Discussion
Hematopoetic stem cell transplantation (HCT) is generally associated with variable periods of severe thrombocytopenia. However, major bleeding (defined as any bleeding other than petechiae or mucosal) occurs in a minority of patients and it is unclear if the administration of platelets is required for central venous catheter removal .
All patients had time to hemostasis within 5 minutes of catheter removal. Our findings were similar to those observed by Stecker et al7. While removing the CVL we did not make an extra effort to remove the polyester cuff if it separated from the catheter as this has been shown to be of no clinical significance in most patients8. Moreover, in our subset of patients, primarily with non-malignant diseases, the tunnelled CVL was inserted at the time of conditioning start, so that little or no cuff fibrosis was present at the time of removal. One concern may be the achievement of hemostasis if traction removal fails in a particular patient and a cut down is required to remove the catheter. Unlike the study by Stecker7, none of our patients developed this complication. Interestingly, only about five minutes of manual compression were needed to attain complete hemostasis.
Although Stecker et al7 in their study reported adverse events like bruising, minimal blood oozing and discomfort, which are not uncommonly seen, none of our subjects reported any of these events.
Bedside removal of CVL under local anaesthesia remained complication-free even at platelets counts less than 20,000/uL.
In total, 17 lines were pulled out without any complications when platelets were below 5,000 with only RDP transfusions support.
Hemoglobin drop of more than 1 gm/dL was observed in 5 of the patients but none showed any signs of overt bleeding and did not require any PRBC transfusion post CVL removal.
None of our patients, irrespective of place of removal of CVL, showed any complications.
Of the 31 patients who had fever at the time of CVL removal, 17 (54.8%) became afebrile within 2 days of removal.
Positive CVL cultures were reported in 16 patients of whom 1 died (6.25%). A study by Rodriguez et al reported a mortality of 31%8.
A total of 18 patients had elevated CRP levels at the time of CVL removal, of these only 3 showed a decrease in values in the next two days.
Five patients had raised PCT levels at the time of CVL removal, 2 showed decreased PCT levels in the following two days. Even if the mortality associated with CVL infections is still a subject of methodological debates9,10, morbidity is well documented and includes severe sepsis and septic shock, septic thrombophlebitis, endocarditis and thromboembolism11.
Neutropenia is a major independent risk factor for CRIs, and neutropenic patients with bloodstream infections are at higher risk of mortality compared with non-neutropenic patients12. In our cases defervescence and septic markers response seemed to be independent of concomitant neutrophil recovery.
Although patients undergoing allogeneic or autologous HCT are commonly neutropenic, transplantation might further increase the risk of CVL infections independent of the impact of neutropenia. In a recent retrospective study by McDonald and colleagues, on 352 patients undergoing allogeneic HCT, the use of a matched unrelated donor (MUD) and/or haploidentical donor and the use of an ablative conditioning regimen were independently associated with development of CVL infections on multivariate analysis13.

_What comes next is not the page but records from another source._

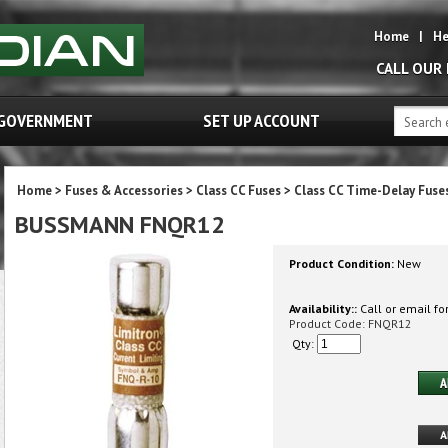
Home
|
He
CALL OUR
GOVERNMENT
SET UP ACCOUNT
Home
>
Fuses & Accessories
>
Class CC Fuses
>
Class CC Time-Delay Fuse
BUSSMANN FNQR12
Product Condition:
New
Availability::
Call or email for
Product Code:
FNQR12
Qty: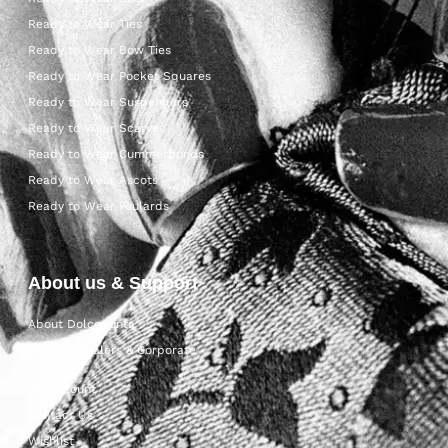
Ready to Wear Ties
Ready to Wear Bow Ties
Ready to Wear Pocket Squares
Ready to Wear Suspenders
Ready to Wear Scarves
Ready to Wear Cummerbunds
Ready to Wear Ascots
Ready to Wear Foulards
About us & Support
About Dolcepunta
For Wholesalers & Corporate
My Account
Contact Us
Wishlist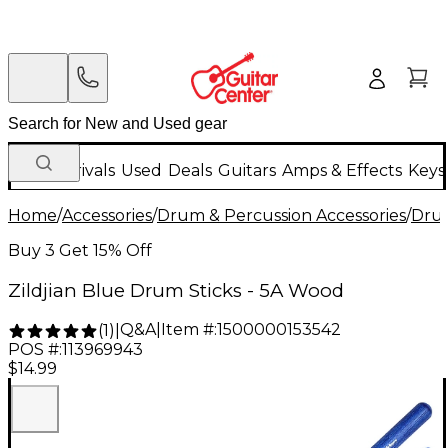
New Arrivals
Used
Deals
Guitars
Amps & Effects
Keys
Home
/
Accessories
/
Drum & Percussion Accessories
/
Drum
Buy 3 Get 15% Off
Zildjian Blue Drum Sticks - 5A Wood
Q&A
|
Item #:
1500000153542
(
1
)
|
POS #:
113969943
$14.99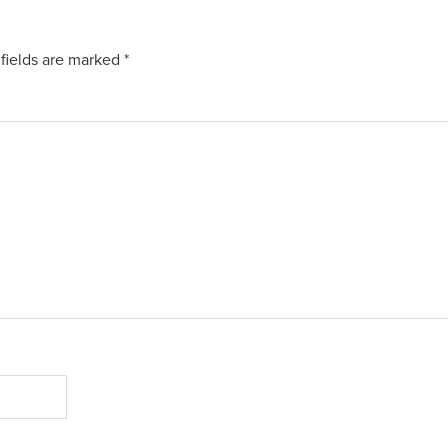
fields are marked
*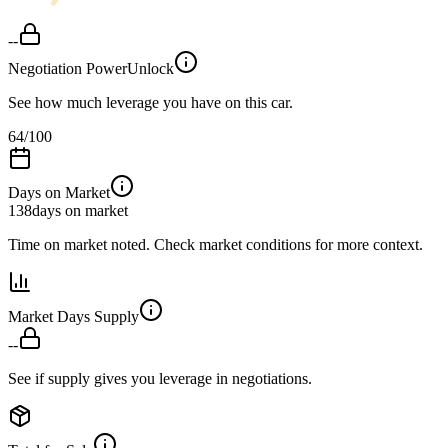
--
Negotiation Power
Unlock
See how much leverage you have on this car.
64
/100
Days on Market
138
days on market
Time on market noted. Check market conditions for more context.
Market Days Supply
--
See if supply gives you leverage in negotiations.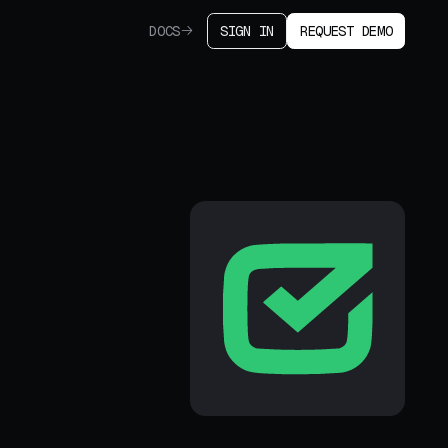
DOCS
SIGN IN
REQUEST DEMO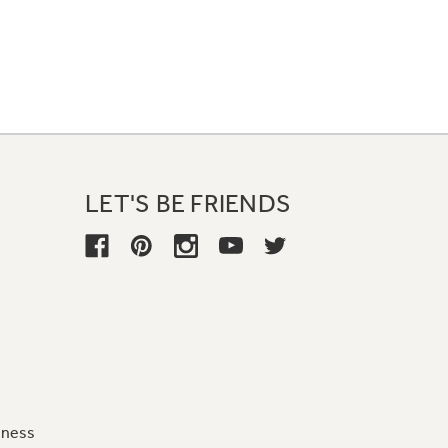
LET'S BE FRIENDS
iness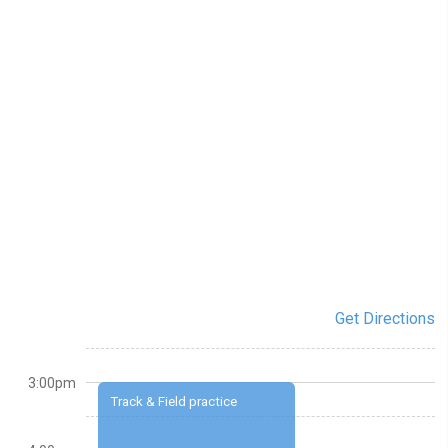
Get Directions
3:00pm
Track & Field practice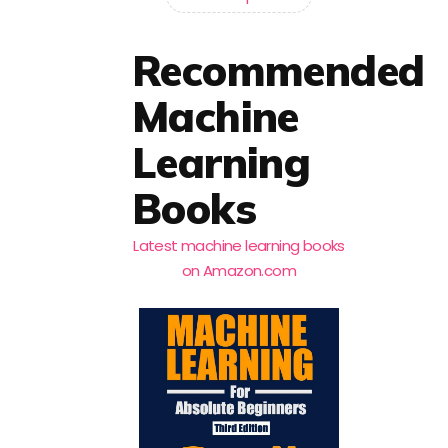
Recommended
Machine
Learning
Books
Latest machine learning books
on Amazon.com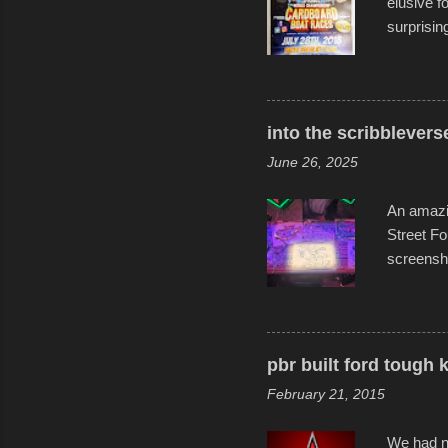
elusive 
surprisin
variety o
warm wate
construct
disintegra
into the scribblevers
line. It 
June 26, 2025
forward t
An amazin
Street Fo
screensho
decades o
than-life
and offer 
visual sto
pbr built ford tough 
evening. 
February 21, 2015
Film Fest
Foun...
We had no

The emergence of MDR germs is a growing threat14 so any measure limiting the prolonged use of high-end antibiotics is particularly relevant.
In view of increased threat of developing multi drug resistant microorganisms, CVL removal becomes a necessity to reduce morbidity and eventually mortality in patients in ICU settings and patients undergoing HCT.
Placement of tunnelled central venous catheters has been extensively studied, but we were not able to find any reports on removal-related complications during severe pancytopenia or on the impact of PT, INR, aPTT or platelets transfusions before traction catheter removal.
In conclusion, though our study has limitations in its sample size, it suggests that central lines can be safely removed with platelet counts less than 20,000/ul and that this may result in enhanced blood stream infection control. This might be particularly relevant to neutropenic patients in this day and age of MDR germs emergence and paucity of new effective antibiotics. In our opinion, the risk of infection progression leaving an indwelling CVL in pancytopenic patients with persistent fever not responding to broad spectrum antibiotics far outweigh the minimal risk of severe bleeding associated with CVL removal during severe thrombocytopenia.
Conflict of Interest statement: We declare no conflicts of interest.
Acknowledgements: We would like to thank all our patients and their families. We would also like to thank all the institutions who were involved in caregiving.